34 Mais si le règlement n° 2408-92 permet, dans certaines conditions, d'imposer aux transporteurs aériens de telles obligations de service public qui peuvent être compensées financièrement, encore faut-il que ces obligations soient préalablement définies et que les contreparties financières puissent être individualisées comme étant la compensation spécifique de ces obligations.
35 Il est constant, d'une part, que la différence dans le montant des taxes de sécurité entre les vols régionaux et les vols intracommunautaires ne peut entrer dans le cadre des obligations de service public pouvant bénéficier aux régions autonomes. En effet, si le gouvernement portugais fait état de la nécessité d'apporter une aide économique et sociale aux régions autonomes des Açores et de Madère, il ne démontre ni même n'allègue avoir imposé une quelconque obligation de service public aux compagnies aériennes qui desservent ces régions et, surtout, il ne conteste pas que l'avantage accordé n'est pas limité aux vols à destination des régions autonomes dont la situation le justifierait peut-être, mais bénéficie ou peut bénéficier à d'autres vols régionaux dont la liste est fixée par un arrêté ministériel et est susceptible d'évoluer en fonction de critères qui ne sont pas déterminés.

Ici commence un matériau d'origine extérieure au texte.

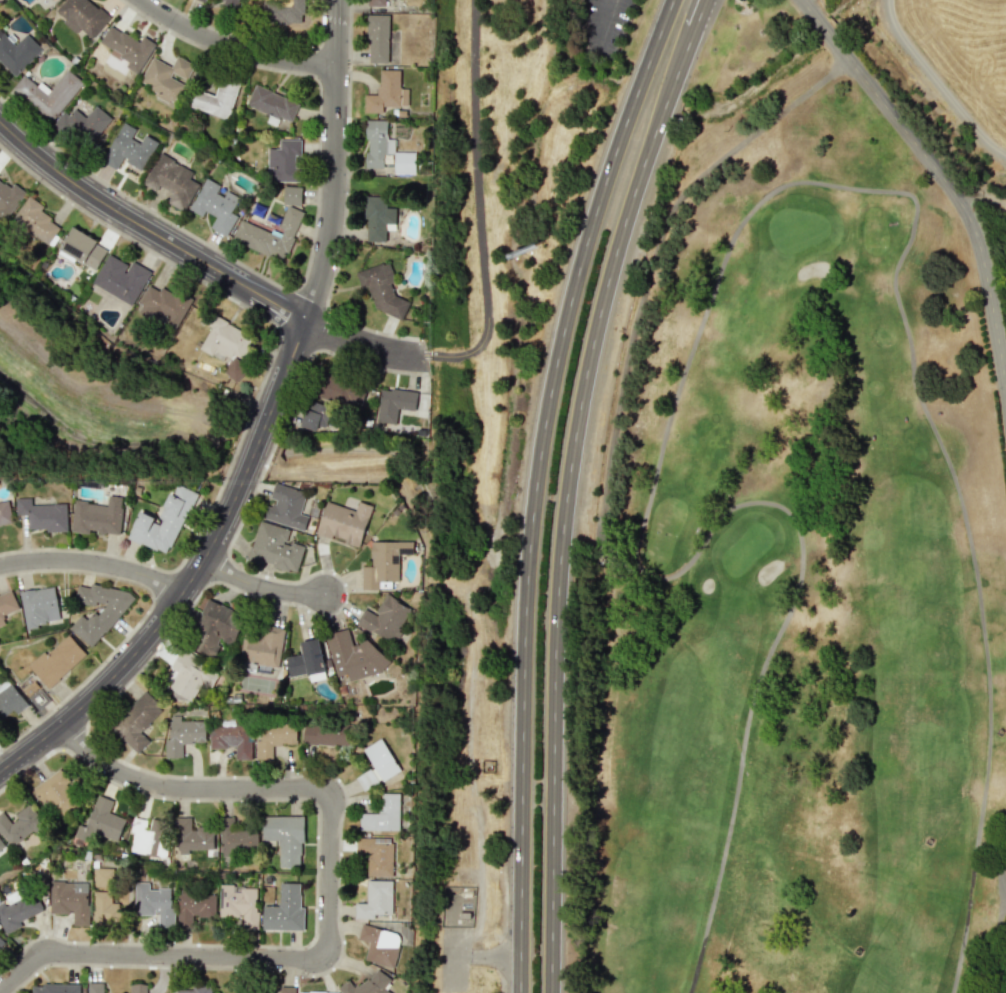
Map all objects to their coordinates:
building: (50, 0)
building: (202, 0)
building: (231, 2)
building: (376, 2)
building: (284, 11)
building: (82, 16)
road: (606, 20)
building: (0, 24)
building: (380, 41)
building: (127, 48)
road: (233, 48)
building: (17, 52)
airport: (941, 75)
building: (167, 78)
building: (386, 92)
building: (48, 93)
building: (215, 99)
building: (272, 104)
building: (83, 124)
building: (377, 143)
building: (129, 148)
building: (284, 161)
building: (404, 162)
road: (334, 163)
building: (172, 181)
road: (946, 183)
building: (292, 195)
road: (477, 196)
building: (9, 198)
building: (216, 205)
building: (377, 218)
building: (36, 220)
road: (149, 229)
building: (270, 235)
rooftop solar panel: (75, 245)
road: (730, 246)
building: (83, 248)
building: (121, 278)
building: (382, 289)
building: (162, 307)
building: (226, 344)
road: (370, 347)
building: (340, 391)
building: (394, 403)
building: (316, 416)
road: (535, 486)
road: (566, 486)
railway: (465, 497)
building: (287, 510)
building: (5, 513)
building: (43, 515)
building: (98, 516)
building: (163, 522)
building: (344, 522)
building: (274, 548)
rooftop solar panel: (406, 548)
park: (792, 551)
rooftop solar panel: (396, 557)
road: (95, 562)
building: (384, 562)
road: (194, 577)
road: (260, 586)
building: (7, 605)
building: (40, 606)
building: (103, 617)
building: (385, 618)
building: (215, 628)
building: (262, 647)
building: (352, 656)
building: (57, 660)
building: (307, 661)
building: (190, 676)
park: (256, 683)
building: (10, 699)
building: (136, 721)
building: (325, 734)
building: (183, 735)
building: (233, 739)
building: (274, 739)
building: (377, 764)
building: (56, 793)
building: (382, 814)
building: (100, 823)
building: (19, 825)
building: (148, 837)
building: (192, 837)
building: (236, 837)
building: (285, 837)
building: (1, 844)
building: (376, 855)
road: (322, 897)
building: (69, 899)
building: (375, 900)
building: (154, 902)
road: (1005, 902)
building: (239, 904)
building: (105, 907)
building: (194, 907)
building: (17, 909)
building: (285, 910)
building: (1, 943)
building: (380, 945)
building: (367, 985)
building: (95, 987)
building: (55, 988)
building: (138, 988)
building: (286, 989)
building: (192, 990)
building: (314, 992)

36 D'autre part, le gouvernement portugais ne démontre pas, par son argumentation, qu'une raison impérieuse d'intérêt général justifie la restriction à la libre prestation des services que constitue un taux de la taxe de sécurité environ deux fois moins élevé pour les vols régionaux que pour les vols intracommunautaires.
37 Enfin, la circonstance, invoquée par le gouvernement portugais, que l'application aux vols régionaux du taux de taxe auquel sont soumis les vols intracommunautaires pèserait d'une manière excessive sur le prix total des premiers est sans aucune incidence sur le bien-fondé du recours en manquement, dès lors, notamment, qu'une harmonisation des taux des taxes aéroportuaires n'implique pas obligatoirement le relèvement du taux le plus bas.
38 Il y a donc lieu de constater que, en instituant, d'une part, par l'article 10 du décret n° 38-91 une taxe de service aux passagers d'un montant plus élevé pour les vols intracommunautaires que pour les vols nationaux et, d'autre part, par le décret-loi n° 102-91 et les arrêtés pris pour son application, une taxe de sécurité d'un montant plus élevé pour les vols intracommunautaires que pour certains vols nationaux, la République portugaise a manqué aux obligations qui lui incombent en vertu des dispositions combinées des articles 59 du traité et 3, paragraphe 1, du règlement n° 2408-92.
Sur les dépens
39 Aux termes de l'article 69, paragraphe 2, du règlement de procédure, toute partie qui succombe est condamnée aux dépens, s'il est conclu en ce sens. La Commission ayant conclu à la condamnation de la République portugaise et celle-ci ayant succombé en ses moyens, il y a lieu de la condamner aux dépens.
Par ces motifs,
LA COUR (sixième chambre)
déclare et arrête:
1) En instituant, d'une part, par l'article 10 du Decreto Regulamentar (décret réglementaire) n° 38-91, du 29 juillet 1991, une taxe de service aux passagers d'un montant plus élevé pour les vols intracommunautaires que pour les vols nationaux et, d'autre part, par le Decreto-Lei (décret-loi) n° 102-91, du 8 mars 1991, et les arrêtés pris pour son application, une taxe de sécurité d'un montant plus élevé pour les vols intracommunautaires que pour certains vols nationaux, la République portugaise a manqué aux obligations qui lui incombent en vertu des dispositions combinées des articles 59 du traité CE (devenu, après modification, article 49 CE) et 3, paragraphe 1, du règlement (CEE) n° 2408-92 du Conseil, du 23 juillet 1992, concernant l'accès des transporteurs aériens communautaires aux liaisons aériennes intracommunautaires.
2) La République portugaise est condamnée aux dépens.